On Being A Good Little Boy

I can remember it like it was yesterday: sitting on the floor, listening to my second grade teacher, Ms. Dossett, read the class a story. I was wearing gray pants. I had to go to the bathroom. I didn’t want to disturb her, and I didn’t want to disturb the class. I sat and listened to the story, and, perhaps at some dramatic point in the tale, I made the decision that peeing my pants was a better option than disturbing everyone.

Flash forward two years, and my 4th grade teacher, Ms. Bodkin, was in front of the class explaining a worksheet we were to complete. For reasons lost to me, I wasn’t paying attention. When the worksheet was passed out, I was overwhelmed by the realization that I didn’t know how to complete the assignment. I panicked, feigning illness, and had my dad come pick me up at school. Unfortunately, or fortunately, he knew something was up and quickly took me back to school.

To say I was a jumble of nerves as a young kid is probably an understatement. I nervously chewed on my shirtsleeves. I hated the first days of school, often crying because I missed my parents. Who knows why I was so nervous? I’m sure, like most things, it was multifactorial, but I am pretty sure about one factor. It was a factor that stayed with me even once I tamed my anxiety and learned that I could ask to go to the bathroom. From elementary school to middle school to high school, I was a good little boy.

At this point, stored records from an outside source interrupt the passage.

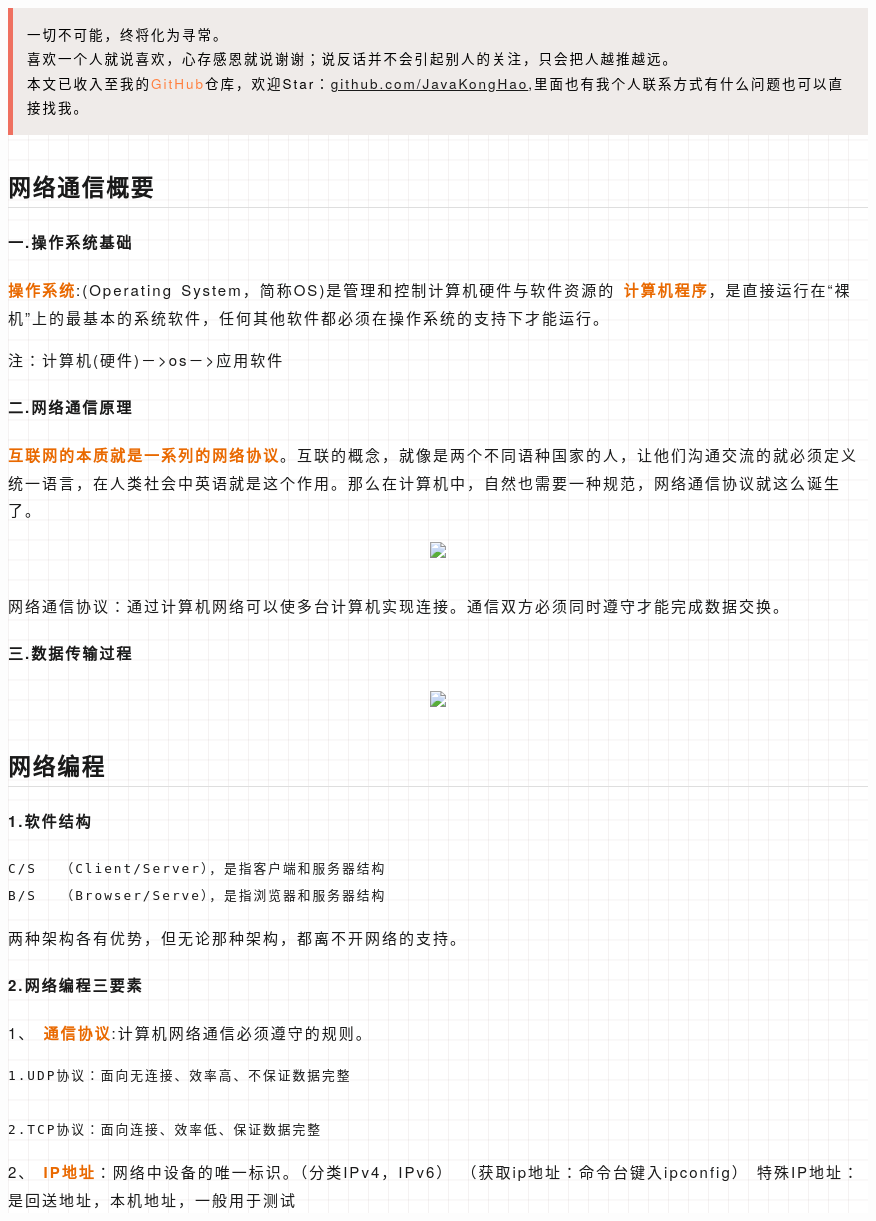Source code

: <div style="font-size: 15px;line-height: 1.8;word-spacing: 2px;letter-spacing: 2px;font-family: 'Helvetica Neue', Helvetica, 'Hiragino Sans GB', 'Microsoft YaHei', Arial, sans-serif;background-image: linear-gradient(90deg, rgba(50, 0, 0, 0.05) 3%, rgba(0, 0, 0, 0) 3%), linear-gradient(360deg, rgba(50, 0, 0, 0.05) 3%, rgba(0, 0, 0, 0) 3%);background-size: 20px 20px;background-position: center center;" id="output_wrapper_id" class="output_wrapper"><blockquote style="line-height: inherit; display: block; padding: 15px 15px 15px 1rem; font-size: 0.9em; margin: 1em 0px; color: rgb(0, 0, 0); border-left: 5px solid rgb(239, 112, 96); background: rgb(239, 235, 233); overflow: auto; overflow-wrap: normal; word-break: normal;">一切不可能，终将化为寻常。</br>
 喜欢一个人就说喜欢，心存感恩就说谢谢；说反话并不会引起别人的关注，只会把人越推越远。</br>
 本文已收入至我的<font color="#FF8040">GitHub</font>仓库，欢迎Star：<a href="https://github.com/JavaKongHao/JavaTeam">github.com/JavaKongHao</a>,里面也有我个人联系方式有什么问题也可以直接找我。</blockquote>
 
  
##  <div style="border-bottom:1px solid #DEDEDE">网络通信概要</div>
#### 一.操作系统基础
  <strong style="font-size: inherit; line-height: inherit; margin: 0px; padding: 0px; font-weight: bold; color: rgb(233, 105, 0);">
操作系统</strong>:(Operating System，简称OS)是管理和控制计算机硬件与软件资源的  <strong style="font-size: inherit; line-height: inherit; margin: 0px; padding: 0px; font-weight: bold; color: rgb(233, 105, 0);">计算机程序</strong>，是直接运行在“裸机”上的最基本的系统软件，任何其他软件都必须在操作系统的支持下才能运行。

注：计算机(硬件)－>os－>应用软件

#### 二.网络通信原理
  <strong style="font-size: inherit; line-height: inherit; margin: 0px; padding: 0px; font-weight: bold; color: rgb(233, 105, 0);">互联网的本质就是一系列的网络协议</strong>。互联的概念，就像是两个不同语种国家的人，让他们沟通交流的就必须定义统一语言，在人类社会中英语就是这个作用。那么在计算机中，自然也需要一种规范，网络通信协议就这么诞生了。
<div align=center><img height="350px" src="https://user-gold-cdn.xitu.io/2019/12/4/16ecef9583653ca5?w=880&h=615&f=png&s=82732"></img></div></br>
网络通信协议：通过计算机网络可以使多台计算机实现连接。通信双方必须同时遵守才能完成数据交换。

#### 三.数据传输过程
   <div align=center><img height="480px" src="https://user-gold-cdn.xitu.io/2019/12/4/16ecfe4ed340ce7e?w=548&h=576&f=png&s=46825"></img></div> 

##  <div style="border-bottom:1px solid #DEDEDE">网络编程</div>
#### 1.软件结构
    C/S  （Client/Server），是指客户端和服务器结构
    B/S  （Browser/Serve），是指浏览器和服务器结构
	    
两种架构各有优势，但无论那种架构，都离不开网络的支持。
#### 2.网络编程三要素
1、 <strong style="font-size: inherit; line-height: inherit; margin: 0px; padding: 0px; font-weight: bold; color: rgb(233, 105, 0);">通信协议</strong>:计算机网络通信必须遵守的规则。

	1.UDP协议：面向无连接、效率高、不保证数据完整
	
	2.TCP协议：面向连接、效率低、保证数据完整

2、 <strong style="font-size: inherit; line-height: inherit; margin: 0px; padding: 0px; font-weight: bold; color: rgb(233, 105, 0);">IP地址</strong>：网络中设备的唯一标识。（分类IPv4，IPv6）
	（获取ip地址：命令台键入ipconfig）
	特殊IP地址：是回送地址，本机地址，一般用于测试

As I got a little older, I excelled in school and, more importantly to my inner self, I excelled at being perfect. Or, well, some version of close to perfect. I behaved. I got perfect grades. I never missed school. I won awards. I didn’t make bad decisions. And, if you were older than me, you loved me. Teachers loved me. Church ladies loved me. Band directors loved me. Bosses loved me. I craved the affirmation, and I worked hard to earn it.

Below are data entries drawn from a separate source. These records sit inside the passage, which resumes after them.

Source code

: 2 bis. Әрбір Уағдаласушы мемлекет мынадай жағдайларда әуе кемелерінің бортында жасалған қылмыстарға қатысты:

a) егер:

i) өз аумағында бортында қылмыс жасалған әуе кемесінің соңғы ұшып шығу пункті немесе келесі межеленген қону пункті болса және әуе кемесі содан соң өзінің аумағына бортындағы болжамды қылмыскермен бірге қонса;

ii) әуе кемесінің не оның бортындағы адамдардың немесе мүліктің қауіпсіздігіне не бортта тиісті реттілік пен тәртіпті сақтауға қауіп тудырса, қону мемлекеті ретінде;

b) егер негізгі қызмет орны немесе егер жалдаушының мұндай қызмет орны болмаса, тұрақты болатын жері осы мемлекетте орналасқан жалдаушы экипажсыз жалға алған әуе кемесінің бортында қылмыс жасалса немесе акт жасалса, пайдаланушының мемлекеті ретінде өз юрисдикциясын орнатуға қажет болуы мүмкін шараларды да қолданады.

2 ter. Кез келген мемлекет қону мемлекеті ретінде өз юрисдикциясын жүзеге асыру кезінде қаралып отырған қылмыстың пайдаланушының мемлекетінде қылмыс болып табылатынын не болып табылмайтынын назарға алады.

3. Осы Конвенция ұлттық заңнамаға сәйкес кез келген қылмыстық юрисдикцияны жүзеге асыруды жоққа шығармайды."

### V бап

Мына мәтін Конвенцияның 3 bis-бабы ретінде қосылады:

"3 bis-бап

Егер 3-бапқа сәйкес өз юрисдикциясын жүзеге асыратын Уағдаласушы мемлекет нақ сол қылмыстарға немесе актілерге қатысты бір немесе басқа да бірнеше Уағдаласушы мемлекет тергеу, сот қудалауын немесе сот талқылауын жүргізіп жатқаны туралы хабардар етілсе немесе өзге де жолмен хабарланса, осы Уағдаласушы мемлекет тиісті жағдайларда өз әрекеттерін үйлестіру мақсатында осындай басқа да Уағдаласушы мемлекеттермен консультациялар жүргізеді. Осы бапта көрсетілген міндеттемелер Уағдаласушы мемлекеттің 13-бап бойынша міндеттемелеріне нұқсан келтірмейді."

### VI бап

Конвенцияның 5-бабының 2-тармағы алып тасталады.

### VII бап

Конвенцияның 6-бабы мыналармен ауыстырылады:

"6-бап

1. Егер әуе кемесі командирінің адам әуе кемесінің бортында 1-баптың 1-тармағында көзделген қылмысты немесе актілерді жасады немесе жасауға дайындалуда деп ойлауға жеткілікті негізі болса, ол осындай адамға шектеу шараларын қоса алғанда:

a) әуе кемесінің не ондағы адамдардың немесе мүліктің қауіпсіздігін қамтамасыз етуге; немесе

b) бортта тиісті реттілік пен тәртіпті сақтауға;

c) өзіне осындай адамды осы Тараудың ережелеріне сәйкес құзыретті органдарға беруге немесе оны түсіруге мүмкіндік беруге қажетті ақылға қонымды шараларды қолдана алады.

There’s a theory that young gay men will strive to be perfect to gain the acceptance from others that they know would be withheld from them if the truth was known. I don’t know about that, but I was young, gay, and loved excelling, getting perfect grades, and receiving attention for being just the best darn little boy there ever was. I’m sure my parents would quibble about my perfection, but, hey, it’s my blog entry.

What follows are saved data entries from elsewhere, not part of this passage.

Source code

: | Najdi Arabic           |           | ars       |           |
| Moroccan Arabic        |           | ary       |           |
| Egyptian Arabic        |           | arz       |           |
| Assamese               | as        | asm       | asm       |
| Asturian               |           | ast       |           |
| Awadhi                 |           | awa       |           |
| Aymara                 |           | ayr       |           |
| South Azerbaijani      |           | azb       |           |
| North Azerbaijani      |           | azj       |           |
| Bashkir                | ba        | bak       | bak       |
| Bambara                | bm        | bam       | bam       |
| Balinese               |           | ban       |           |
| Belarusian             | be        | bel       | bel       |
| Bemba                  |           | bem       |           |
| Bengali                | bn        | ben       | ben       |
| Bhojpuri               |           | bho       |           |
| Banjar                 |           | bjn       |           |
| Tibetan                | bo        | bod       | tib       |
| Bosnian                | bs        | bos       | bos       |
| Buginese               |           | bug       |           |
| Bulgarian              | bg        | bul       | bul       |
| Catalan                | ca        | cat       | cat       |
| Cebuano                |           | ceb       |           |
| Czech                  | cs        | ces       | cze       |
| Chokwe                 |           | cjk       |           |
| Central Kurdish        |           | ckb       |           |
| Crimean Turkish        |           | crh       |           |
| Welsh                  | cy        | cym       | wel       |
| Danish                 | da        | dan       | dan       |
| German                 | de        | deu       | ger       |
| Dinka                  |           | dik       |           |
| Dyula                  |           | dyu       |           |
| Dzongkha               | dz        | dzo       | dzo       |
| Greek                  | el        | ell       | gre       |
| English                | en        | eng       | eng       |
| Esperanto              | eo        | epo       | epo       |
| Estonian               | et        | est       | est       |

As is surely apparent, the problem with being the best little boy in the world is that who you are is dictated by others’ expectations. You do things to get grades or win, not because you’re actually interested. You repress your feelings because, to admit when you’re sad or angry or hurt would make you not the best little boy in the world, and that’s the worst outcome possible. You evade, misdirect, dissemble, pretend — all in the pursuit of acceptance, compliments, and affirmations. Who you are becomes who you think others want you to be.

I still fight the impulses to always be right, to always be the best, to always be up and happy, to always be unobtrusive and comforting, to seek the affirmation of it all. Certainly going to college helped in that regard. I was not only surrounded by people as smart and smarter than I was,  but I also started to learn how to be honest with myself, about myself. To be the real me. I’m still a work in progress, as we all are. I’m sure I’m not unique in that, but I’m fairly certain that my dial to be the best little boy in the world was tuned a lot higher than most other kids’. But, hey, if I’m wrong about that, I can handle it now.